"Vatandaşlar kendi dezenfektanlarını kendileri yapabilir. Eczaneden 96 derece saf etil alkol alıp bir kabın içine döküp üzerine saf su ekleyin. Ortalama yüzde 80 civarında bir konsantrasyona erişirsiniz. 40 derecelik konsantrasyonlar işe yaramaz. 40 derecelik bir konsantrasyonu ölçü kabında 100'e kadar doldurup alkolmetreyi batırdığımızda alkol göstergesinin 80'lerde olması gerekirken 40'larda kaldığını görürüz. Eczanelerin de bunun gibi denetimsiz bazı markalar konusunda dikkatli olması gerekir. Bunun dışında alkol bazlı olmayan bazı dezenfektanlar da var. Onların cilt uyumluluğu düşüktür. Başka kimyasallarla hazırlanır. Yüzey temizliğinde kullanılan ürünler katılarak elde edilir. Günümüzde alkolün litresi 20 lira civarındadır. Bu nedenle sağlıklı bir dezenfektanın en az 30- 40- 50 lira aralığında olması gerekir. Daha ucuz olan bir üründen vatandaşlar şüphe etmeli. Laboratuvarda yakarak yapılan testlerde ise bir dezenfektan çakmağı yaktığınızda yanıyorsa doğru şekilde üretilmiş demektir."

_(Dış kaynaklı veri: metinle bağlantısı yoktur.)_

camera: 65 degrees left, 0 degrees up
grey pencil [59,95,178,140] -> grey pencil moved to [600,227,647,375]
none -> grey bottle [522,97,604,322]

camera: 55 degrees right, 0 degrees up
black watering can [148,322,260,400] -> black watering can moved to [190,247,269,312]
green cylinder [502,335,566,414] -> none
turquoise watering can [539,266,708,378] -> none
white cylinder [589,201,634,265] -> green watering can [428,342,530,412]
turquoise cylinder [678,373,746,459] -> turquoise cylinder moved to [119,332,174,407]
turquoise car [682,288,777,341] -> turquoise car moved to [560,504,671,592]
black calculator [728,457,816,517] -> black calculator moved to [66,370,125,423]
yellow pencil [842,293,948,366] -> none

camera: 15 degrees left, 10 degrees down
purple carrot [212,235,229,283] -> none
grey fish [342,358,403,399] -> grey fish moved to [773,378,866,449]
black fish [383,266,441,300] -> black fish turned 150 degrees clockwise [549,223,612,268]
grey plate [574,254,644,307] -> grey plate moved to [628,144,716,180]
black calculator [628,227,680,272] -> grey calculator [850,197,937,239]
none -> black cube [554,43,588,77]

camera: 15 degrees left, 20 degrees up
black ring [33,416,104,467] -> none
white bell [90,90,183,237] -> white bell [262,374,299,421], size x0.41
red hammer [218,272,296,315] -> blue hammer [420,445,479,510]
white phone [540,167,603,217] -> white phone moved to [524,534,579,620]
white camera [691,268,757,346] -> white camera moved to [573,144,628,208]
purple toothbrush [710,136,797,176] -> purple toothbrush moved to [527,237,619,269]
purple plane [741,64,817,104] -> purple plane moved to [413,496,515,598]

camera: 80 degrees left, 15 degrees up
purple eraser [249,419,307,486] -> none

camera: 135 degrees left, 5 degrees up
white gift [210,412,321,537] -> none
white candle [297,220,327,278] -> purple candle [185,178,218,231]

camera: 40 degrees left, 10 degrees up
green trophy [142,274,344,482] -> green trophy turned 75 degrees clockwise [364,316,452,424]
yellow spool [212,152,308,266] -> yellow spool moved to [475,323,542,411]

'ELİMİZE SIKIYORUZ AMA NE SIKTIĞIMIZI BİLMİYORUZ'
Dışarıda kullanılan dezenfektanlara karşı güven sorunu yaşadıklarını söyleyen vatandaşlardan Erhan Yılmaz, "Dışarı çıkmamaya çalışıyoruz ama ister istemez çıkıyoruz. Restoranlar, kafelerde gördüğümüz yerlerde elimize dezenfektan diye sıkıyoruz ama ne sıktığımızı bilmiyoruz. Bunlar denetlenirse biz de tercihimizi ona göre yaparız" dedi. Cemal Korkmaz ise, "Güvenilir olup olmadığını biz de bilmiyoruz. Ama bazı yerlerde kullandığımız dezenfektanlar ellerimize yapış yapış bir his veriyor. Kafamızda soru işaretleri var. Bunun denetlenmesi gerekiyor. 14 kuralı uygulamaya çalışıyorum. Günlük hayatımda da düzenli şekilde dezenfektan kullanmaya çalışıyorum" diye konuştu.
Dışarıdaki dezenfektanlara güvenmediğini belirten Tamer Korkmaz da, "Nereden temin edildiğini ve nasıl alındığını bilmiyoruz. Bazıları su gibi oluyor bazıları ise sabunlu su gibi oluyor, güvenemiyoruz. Eczaneden mi alındı merdiven altında mı üretildi bilmiyoruz" dedi.